**Directions**:
Check each line of the material that follows, and copy those holding the string "European".

**Materials provided**:
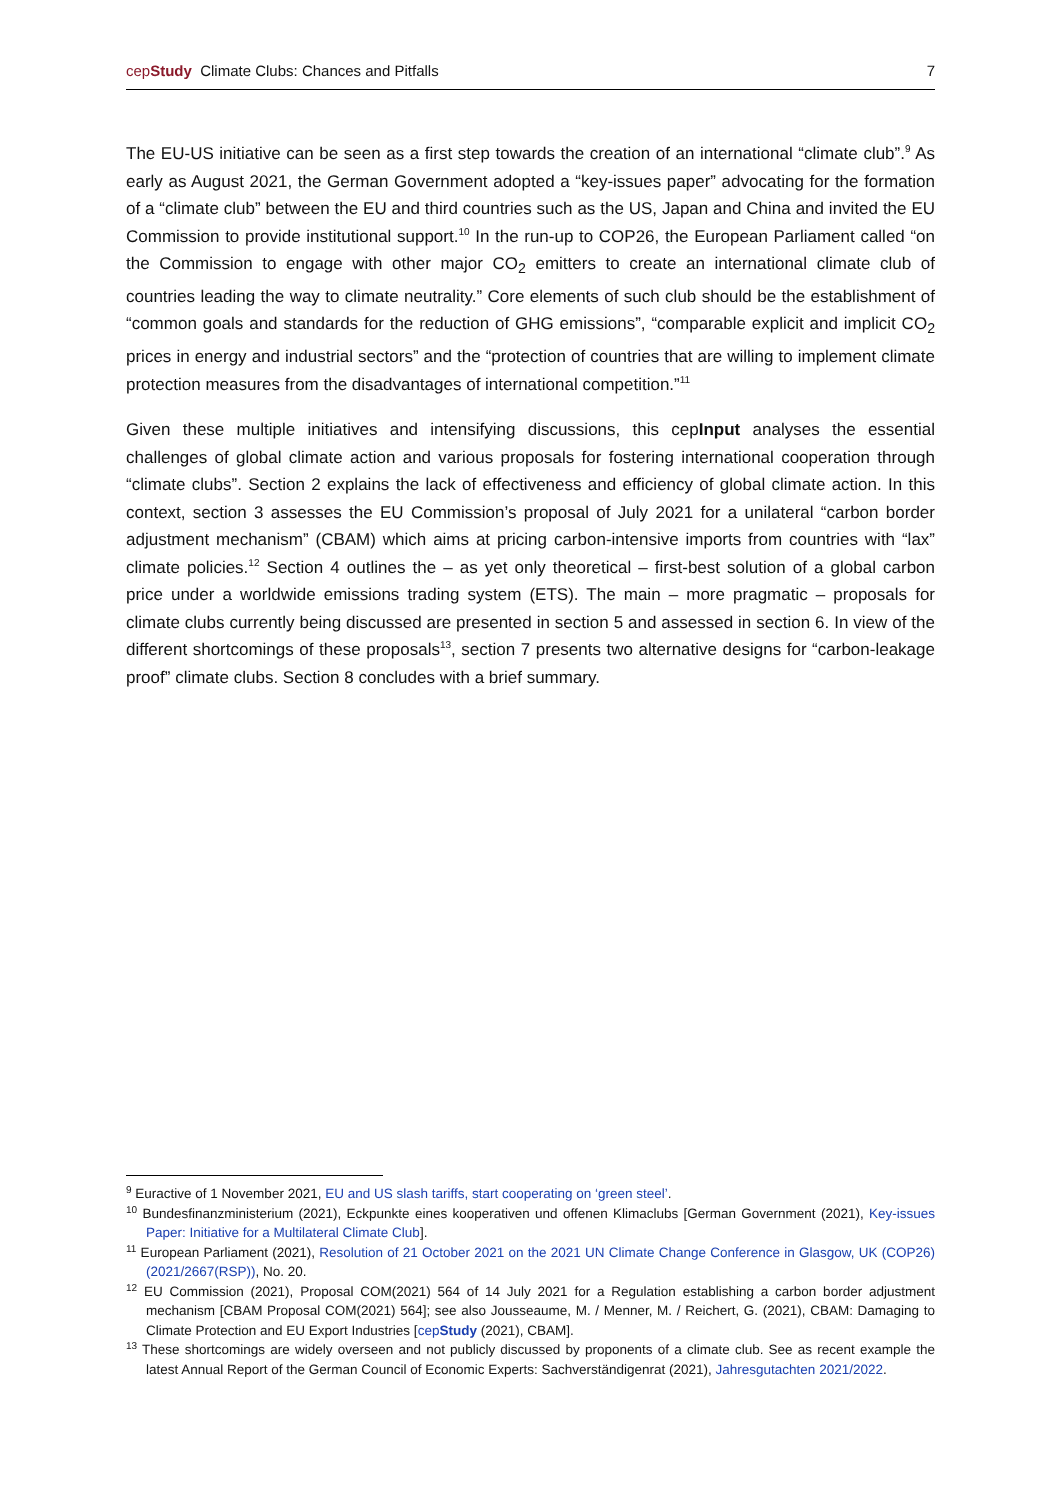cepStudy Climate Clubs: Chances and Pitfalls 7
The EU-US initiative can be seen as a first step towards the creation of an international “climate club”.<sup>9</sup> As early as August 2021, the German Government adopted a “key-issues paper” advocating for the formation of a “climate club” between the EU and third countries such as the US, Japan and China and invited the EU Commission to provide institutional support.<sup>10</sup> In the run-up to COP26, the European Parliament called “on the Commission to engage with other major CO<sub>2</sub> emitters to create an international climate club of countries leading the way to climate neutrality.” Core elements of such club should be the establishment of “common goals and standards for the reduction of GHG emissions”, “comparable explicit and implicit CO<sub>2</sub> prices in energy and industrial sectors” and the “protection of countries that are willing to implement climate protection measures from the disadvantages of international competition.”<sup>11</sup>
Given these multiple initiatives and intensifying discussions, this cepInput analyses the essential challenges of global climate action and various proposals for fostering international cooperation through “climate clubs”. Section 2 explains the lack of effectiveness and efficiency of global climate action. In this context, section 3 assesses the EU Commission’s proposal of July 2021 for a unilateral “carbon border adjustment mechanism” (CBAM) which aims at pricing carbon-intensive imports from countries with “lax” climate policies.<sup>12</sup> Section 4 outlines the – as yet only theoretical – first-best solution of a global carbon price under a worldwide emissions trading system (ETS). The main – more pragmatic – proposals for climate clubs currently being discussed are presented in section 5 and assessed in section 6. In view of the different shortcomings of these proposals<sup>13</sup>, section 7 presents two alternative designs for “carbon-leakage proof” climate clubs. Section 8 concludes with a brief summary.
<sup>9</sup> Euractive of 1 November 2021, EU and US slash tariffs, start cooperating on ‘green steel’.
<sup>10</sup> Bundesfinanzministerium (2021), Eckpunkte eines kooperativen und offenen Klimaclubs [German Government (2021), Key-issues Paper: Initiative for a Multilateral Climate Club].
<sup>11</sup> European Parliament (2021), Resolution of 21 October 2021 on the 2021 UN Climate Change Conference in Glasgow, UK (COP26) (2021/2667(RSP)), No. 20.
<sup>12</sup> EU Commission (2021), Proposal COM(2021) 564 of 14 July 2021 for a Regulation establishing a carbon border adjustment mechanism [CBAM Proposal COM(2021) 564]; see also Jousseaume, M. / Menner, M. / Reichert, G. (2021), CBAM: Damaging to Climate Protection and EU Export Industries [cepStudy (2021), CBAM].
<sup>13</sup> These shortcomings are widely overseen and not publicly discussed by proponents of a climate club. See as recent example the latest Annual Report of the German Council of Economic Experts: Sachverständigenrat (2021), Jahresgutachten 2021/2022.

**Output of the exercise**:
The EU-US initiative can be seen as a first step towards the creation of an international “climate club”.<sup>9</sup> As early as August 2021, the German Government adopted a “key-issues paper” advocating for the formation of a “climate club” between the EU and third countries such as the US, Japan and China and invited the EU Commission to provide institutional support.<sup>10</sup> In the run-up to COP26, the European Parliament called “on the Commission to engage with other major CO<sub>2</sub> emitters to create an international climate club of countries leading the way to climate neutrality.” Core elements of such club should be the establishment of “common goals and standards for the reduction of GHG emissions”, “comparable explicit and implicit CO<sub>2</sub> prices in energy and industrial sectors” and the “protection of countries that are willing to implement climate protection measures from the disadvantages of international competition.”<sup>11</sup>
<sup>11</sup> European Parliament (2021), Resolution of 21 October 2021 on the 2021 UN Climate Change Conference in Glasgow, UK (COP26) (2021/2667(RSP)), No. 20.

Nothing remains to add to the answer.